In a recent post I just discovered this “Alfresco generate reports with JasperReports” project. It seemed to fit my needs for reporting against Alfresco and Share, and I was very happy and exited. However… It appeared to be too complex to use.
I try to be as little indispensible as possible. If someone from ‘the business’ is in need of reporting, I try to give access to a tool that suits his/her needs. If they need to create or modify a report, they should not be dependent of me, or anyone else capable of doing Alfresco Magic. Being build op Open Standards and proven technologies does not mean everybody is capable of doing everything with it
My view on reporting is:
- ‘The business’ should be able to create/maintain reports.
- The reporting environment should support Aspects. If one adds a type with some additional properties, the reporting environment should be able to deal with it, without manual reconfiguring.

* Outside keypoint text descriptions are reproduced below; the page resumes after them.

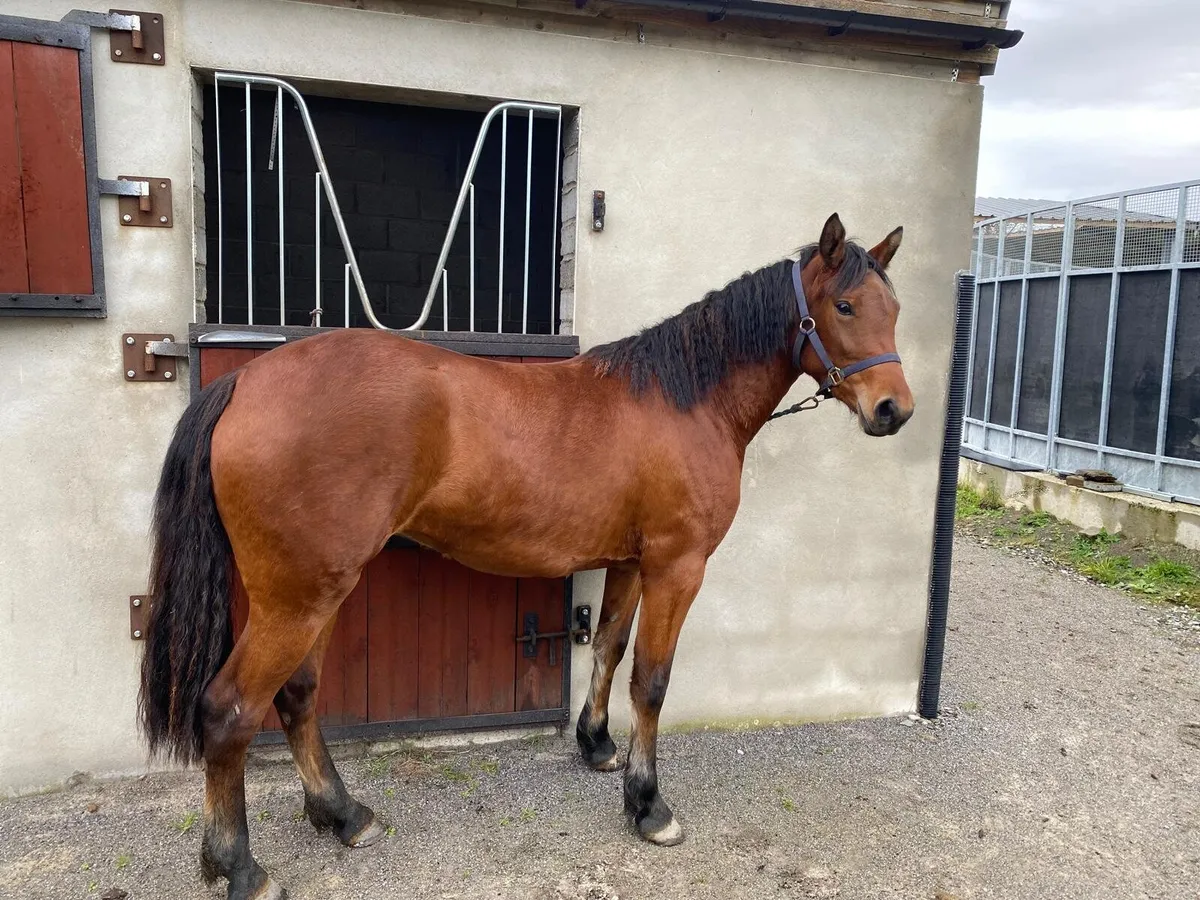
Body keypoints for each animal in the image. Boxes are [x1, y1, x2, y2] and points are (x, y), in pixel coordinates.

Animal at [138, 212, 913, 899]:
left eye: (895, 308)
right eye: (844, 305)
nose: (894, 410)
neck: (684, 400)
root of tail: (245, 383)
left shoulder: (630, 562)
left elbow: (608, 650)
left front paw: (597, 746)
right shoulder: (677, 566)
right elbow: (652, 681)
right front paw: (648, 805)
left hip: (319, 591)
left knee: (297, 697)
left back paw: (343, 814)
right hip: (296, 598)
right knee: (230, 712)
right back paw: (241, 868)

I basically investigated 3 approaches:
Go XML. This is the approach of the “Alfresco generate reports with JasperReports” project. It is nice, but has same disadvantages. First of all the way to configure the data feed. XPath and XQuery is not something I trust the business with. You need more knowledge to construct a query than iReport will bring. If the business should be able to construct/maintain reports, it is a no-go. Next to that, the xml feed needs to be cached somewhere, real time generation is a pain when there is a lot of content.
Go NOSQL. Considering the Aspect-nature of Alfresco, a flexible approach would be one that accepts all kind of metadata fields without reconfiguring the reporting environment. NOSQL should be able to cater for that. MongoDB would be a nice candidate, kind of mature, JSON to interact with the database and multi platform availability. Downside is that the query language is not ‘really common’. Considering my customers, I would be the query wizzard again. This seems technically the most fancy solution, but it does not solve my problem; the business will not be able to operate the reporting by themselves (although iReport would ‘support’ it).
Go SQL. The big plus would be that some SQL knowledge is out there. There would be a lot more resources other than me to create and maintain reports. there also is enough tooling of choice to define and generate these reports. Downside is that a SQL database has a rigid set of columsn and column definitions. Manual extending a set of table definitions if someone happened to extend some aspects in the repository would be ‘unacceptable’. If this could be auto-configured, I have a nice solution…
But how do I get the Aspect flexibility in the reporting tables? Can I use Alfresco’s own repository? In my Filenet days I created a view over the database to allow (real time) reporting against the production database. Feasible if there is hardly any load (on reporting nor document repository). For my intended use a separate DB would be required. I started creating a view on top of the DB, but stopped developing it. I do not like to be depending on Alfresco’s changes in the DB, they own the database schema, not me. Even ignoring any performance penalties.
Filling the reporting database
The solution ran nice, but when tested against a decent-size repository I ran into the problem that a Lucene query never returns more than 1000 objects. A particular Alfresco instance out there can be configured to a higher number, but it is limited anyway. I solved this by doing a search, sort on sys:node-dbid, and search again with the restriction that the sys:node-dbid should be greater that the last one I spotted in the previous result set. Until there is no result anymore, then I got them all. This can of course be extended with the limitation to find objects only with a created/modified timestamp bigger than the last successful search query.
The result is pushed into a Java class that opens a JDBC connection to a configurable database of choice. The super set of result parameters and their type are matched against the description of the existing table. If a property is not existing in the database, I alter the table and add a column. If all columns are validated, I add the batch of results into the reporting database.
Generating reports against the database
With this tool anyone with some imagination and SQL skills can get information from their Alfresco repository. Some queries I would be interested in:
- What sites are heavily used?
- What sites are used by many users? What sites are not? Are there sites without content (–> pollution) or with just one author?
- Are there Sites where content actually is modified? (Are there back doors in use?)
- Who are my champion users, who hardly contribute? (–> who to compliment, who to encourage?)
- What Sites have not had any activity for a period of time? (–> should action be taken?)
- What is the main use of the repository/Site? Documents, Wiki, Datalists etc? (–> and target training to a set of users)
- Measure a particular parameter before and after any (organizational) change, and have an indication of success.
Enhancements before any release
- Allow sub-reports in JasperReport report generation.
- Re-do & refactor some parts of the Java Implementation.
- Externalize namespace translation into property file or alfresco-global.properties to also deal with custom name spaces without Java coding.
- Create some sample reports
- Create some sample scripts for frequently filling the reporting DB
- Create some sample scripts for generating reports (create PDF/DOC/XSL/HTML as new object (unique name with timestamp, as new version, or just replacing the content element of the object.
- Include report generation using Pentaho.